/---
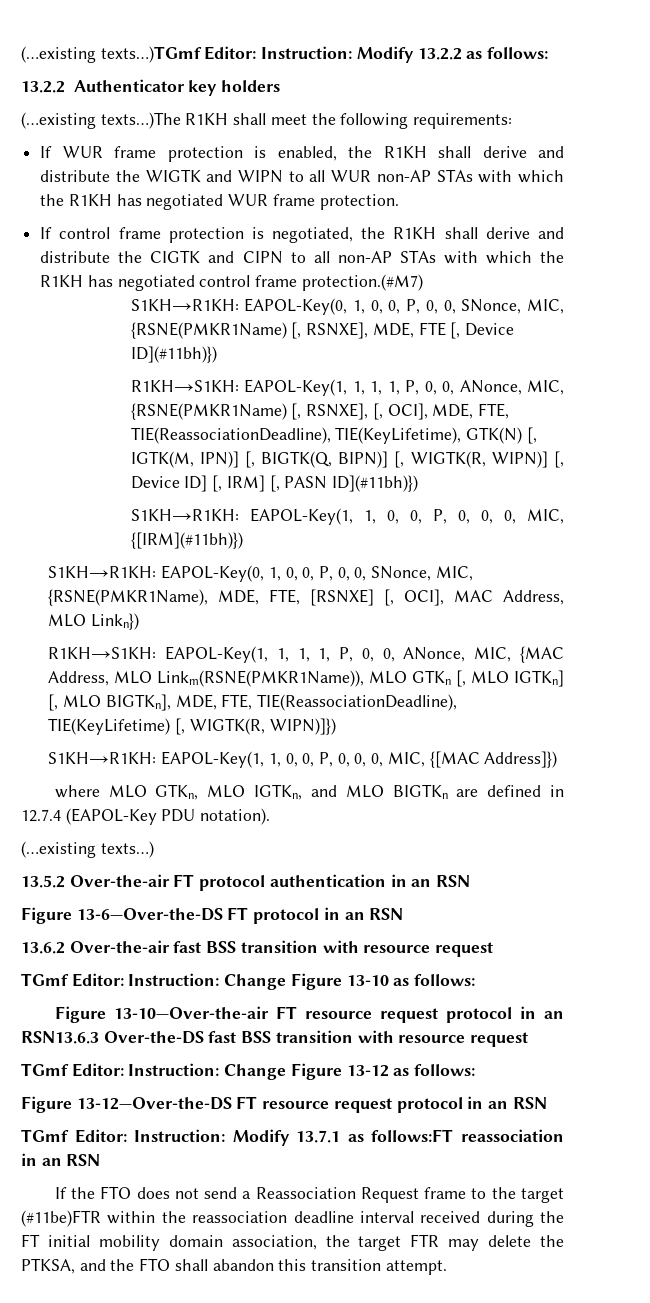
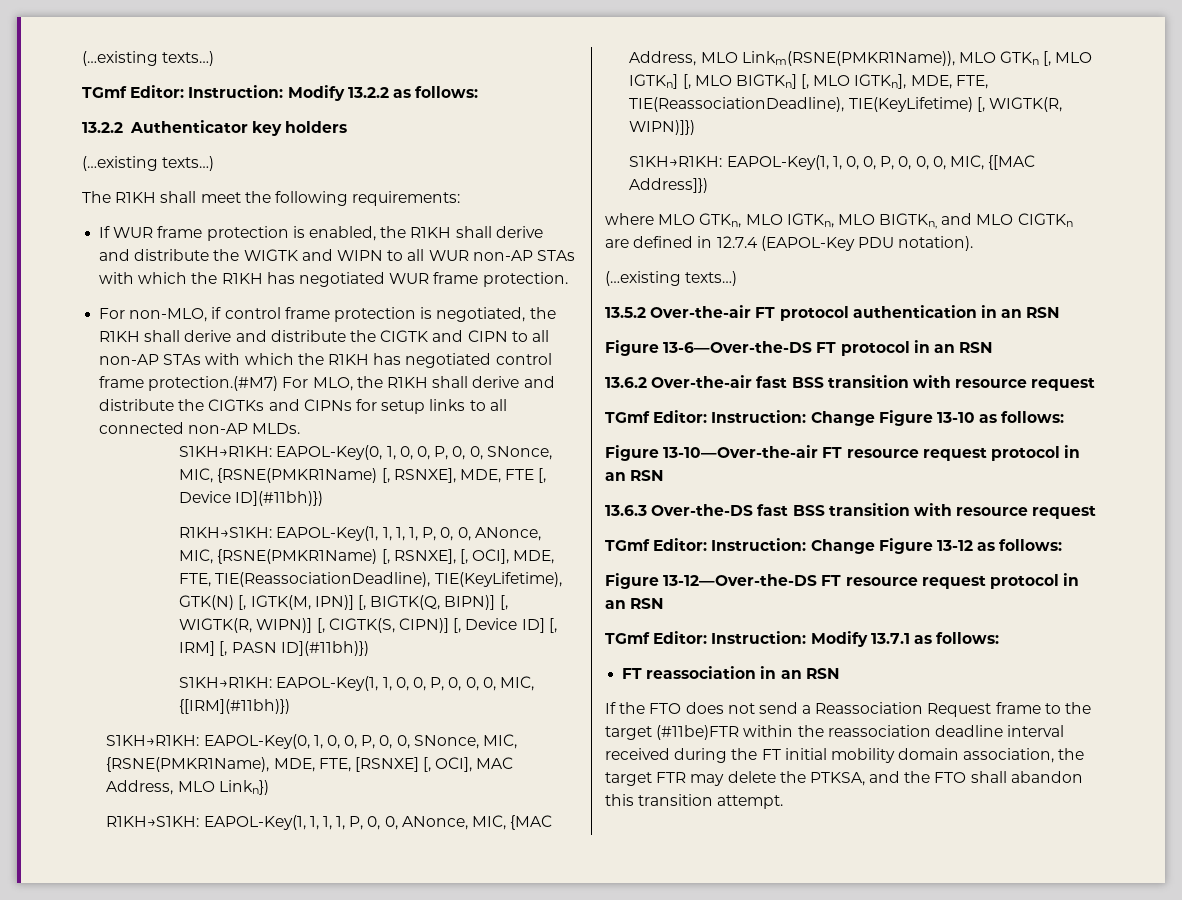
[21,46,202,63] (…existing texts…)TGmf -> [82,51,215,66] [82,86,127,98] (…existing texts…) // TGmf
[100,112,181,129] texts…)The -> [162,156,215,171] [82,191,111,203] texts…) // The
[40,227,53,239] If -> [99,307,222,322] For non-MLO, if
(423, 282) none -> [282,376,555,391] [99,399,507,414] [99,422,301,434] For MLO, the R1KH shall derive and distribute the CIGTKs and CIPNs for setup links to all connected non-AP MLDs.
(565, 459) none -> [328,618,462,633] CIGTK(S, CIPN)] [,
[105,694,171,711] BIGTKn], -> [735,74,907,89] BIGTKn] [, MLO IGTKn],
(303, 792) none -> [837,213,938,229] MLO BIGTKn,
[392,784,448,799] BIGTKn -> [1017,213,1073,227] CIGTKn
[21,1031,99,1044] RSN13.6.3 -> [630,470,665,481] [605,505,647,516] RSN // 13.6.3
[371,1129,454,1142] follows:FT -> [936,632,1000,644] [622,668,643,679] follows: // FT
\---
## What you have to do
Set down exactly, and only, the lines from the one with "(303, 792) none" to the final line of the data.

## Your response
(303, 792) none -> [837,213,938,229] MLO BIGTKn,
[392,784,448,799] BIGTKn -> [1017,213,1073,227] CIGTKn
[21,1031,99,1044] RSN13.6.3 -> [630,470,665,481] [605,505,647,516] RSN // 13.6.3
[371,1129,454,1142] follows:FT -> [936,632,1000,644] [622,668,643,679] follows: // FT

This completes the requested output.